In November 2004, when Ukraine's government declared the president's handpicked successor, Victor Yanukovych, to be the winner of the country's presidential election, hundreds of thousands of Ukrainian citizens took to the streets in protest, starting what became known as the Orange Revolution.
A tent city sprang up in the center of Kiev. Thousands of peaceful demonstrators blockaded government buildings, facing off heavily armed riot police, and persuading them to refuse to use force against the crowds. Throughout Ukraine, many in the armed forces, the police, and even leadership of the former KGB, pledged publicly to uphold the law and protecte those who had taken to the streets. Election monitoring groups joined supporters of opposition candidate Yushchenko to present evidence of massive fraud. In response, both Ukraine's Parliament and its Supreme Court declared the election invalid and proposed a repeat for December 26.
Late last year, thanks in part to generous support from Reed College, I traveled to Ukraine to serve as an election observer in the country's repeat runoff between presidential candidates Yanukovych and Yushchenko. I found that in much of the country, the Orange Revolution had transformed the mood of the people. There was a jubilance and sense of optimism I had never witnessed in my previous visits to Ukraine. Many people told me that they were no longer afraid to stand up for their rights and that, for the first time since Ukraine's independence from the Soviet Union, they felt proud to be Ukrainian. There was also a new belief that citizens could make a difference. Everywhere in Kiev I saw visible signs of the great pride people felt for having participated in the Orange Revolution. Orange ribbons decorated nearly every car. Pedestrians in downtown Kiev wore exuberant expressions as they strolled by in orange coats, orange scarves, or orange ribbons.
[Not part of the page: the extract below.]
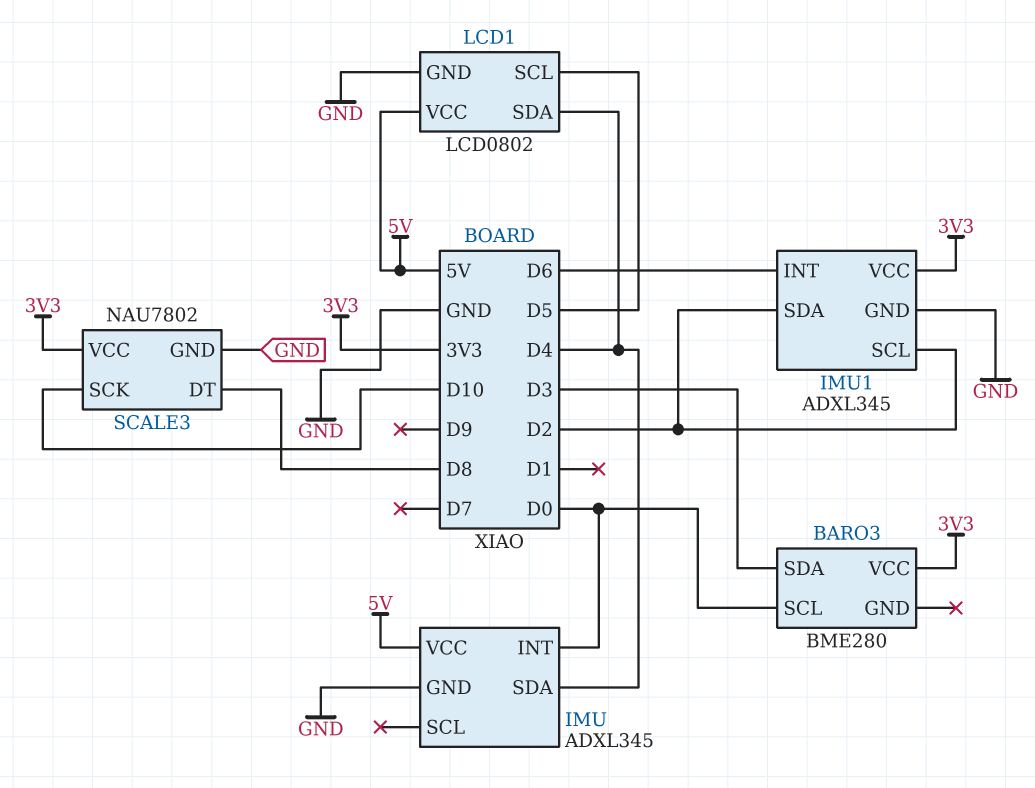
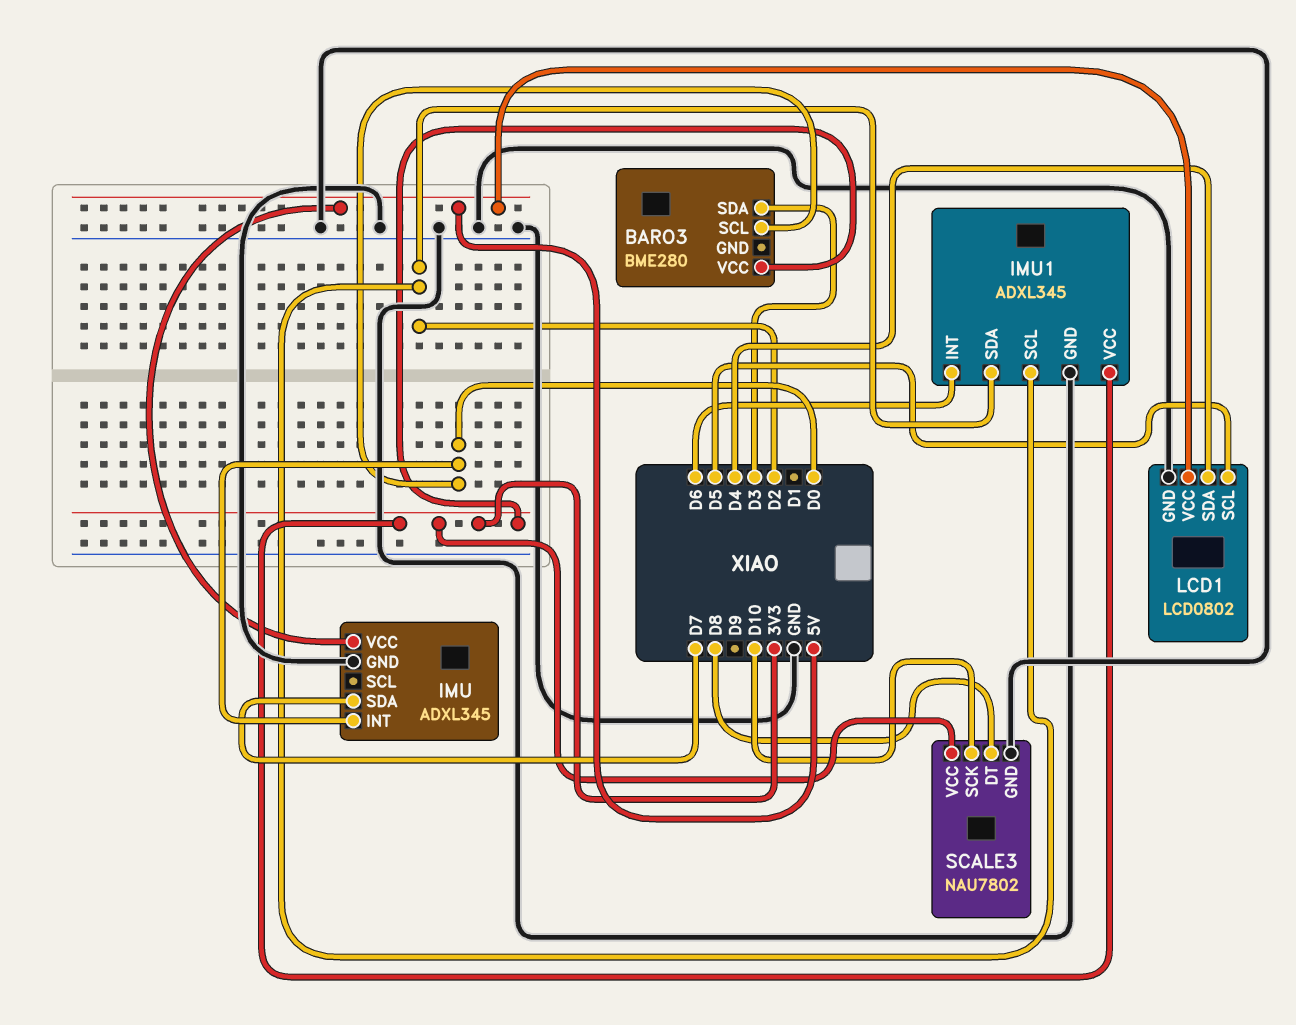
IMU pin SDA: D4 -> D7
Ukrainians of every age were wearing orange.
The birth of the Orange Revolution
When I began my doctoral research in Ukraine in 1992, I found that a country once referred to as Europe's breadbasket was beset by a crisis so severe that many Ukrainians I met—even physicians, scientists, and other professionals—were forced to grow much of their own food. Basic necessities such as milk, butter, eggs,,and cooking oil were often unavailable in stores and could only be purchased in farmers' markets for prices far beyond what most Ukrainians could afford. Most people blamed government corruption. When I asked people why they weren't publicly demanding change, they,would shrug their shoulders in utter resignation. "What can we do? Nothing will change until,the generations that grew up under communism die of old age."
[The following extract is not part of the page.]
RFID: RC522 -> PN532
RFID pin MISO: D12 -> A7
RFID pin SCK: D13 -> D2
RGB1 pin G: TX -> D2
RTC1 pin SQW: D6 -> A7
Ukraine had become independent from the Soviet Union the year before. It had been the second largest Soviet republic after Russia, with a well-educated populace and highly industrialized economy. Soviet experts believed Ukraine had an excellent chance of becoming the most prosperous post-Soviet country. But instead of prosperity, came years of hyperinflation and virtual economic collapse. Pensions and wages dropped in value and were chronically late. Factories, collective farms, and other state enterprises, ground to a halt. In response to widespread economic insecurity, hundreds of thousands of young Ukrainians fled the country, people stopped having children, and there was a significant increase in the death rate. The overall population diminished by more than 6 percent.
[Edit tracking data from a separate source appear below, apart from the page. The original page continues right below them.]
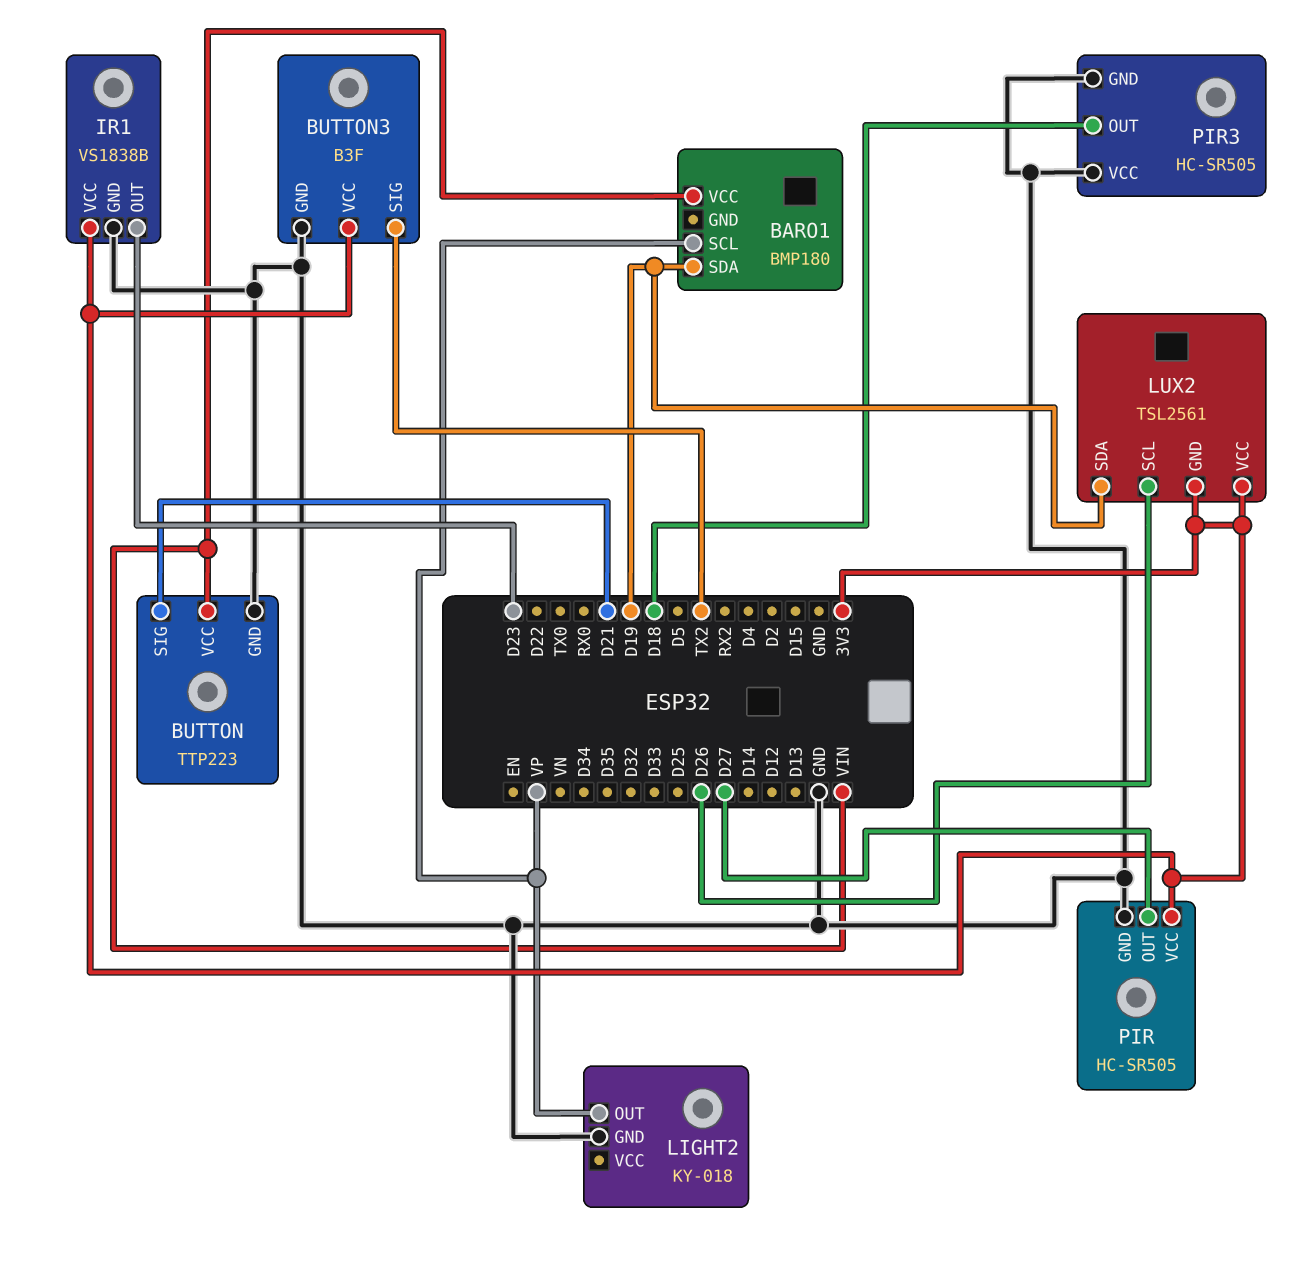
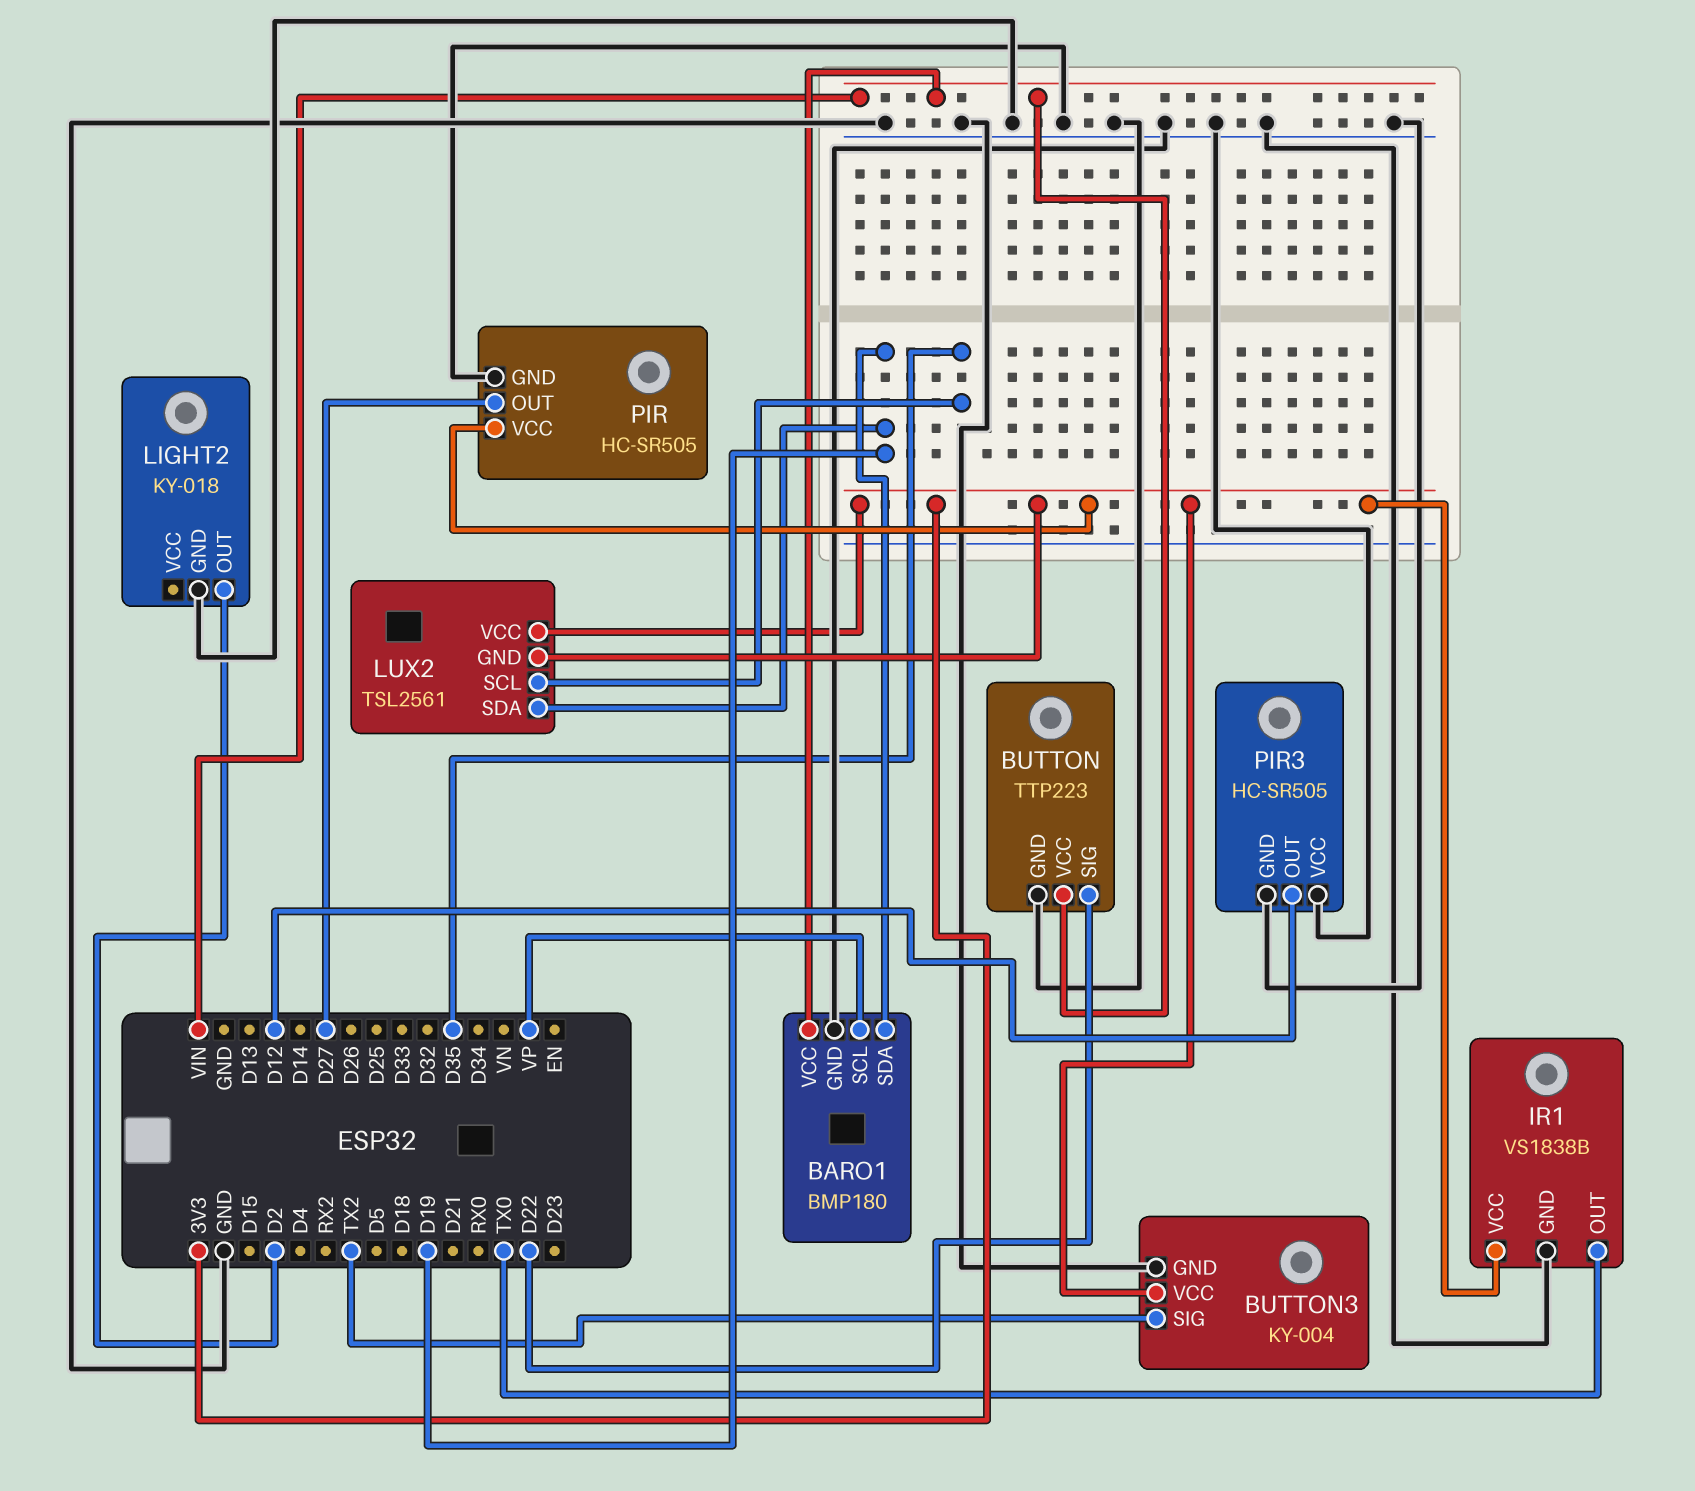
BARO1 pin GND: none -> GND
BUTTON pin SIG: D21 -> D22
BUTTON3: B3F -> KY-004
IR1 pin OUT: D23 -> TX0
LIGHT2 pin OUT: VP -> D2
LUX2 pin SCL: D26 -> D35
PIR3 pin OUT: D18 -> D12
In 2001 I returned to conduct new research in Ukraine on women's activism. I was expecting to find the same longstanding political stalemate that pitted western and eastern Ukrainians against one another. Ukrainians overwhelmingly supported independence. But the independence movement's strongest support came from western Ukraine, whose ties had long been to the west, prior to Soviet annexation in World War II.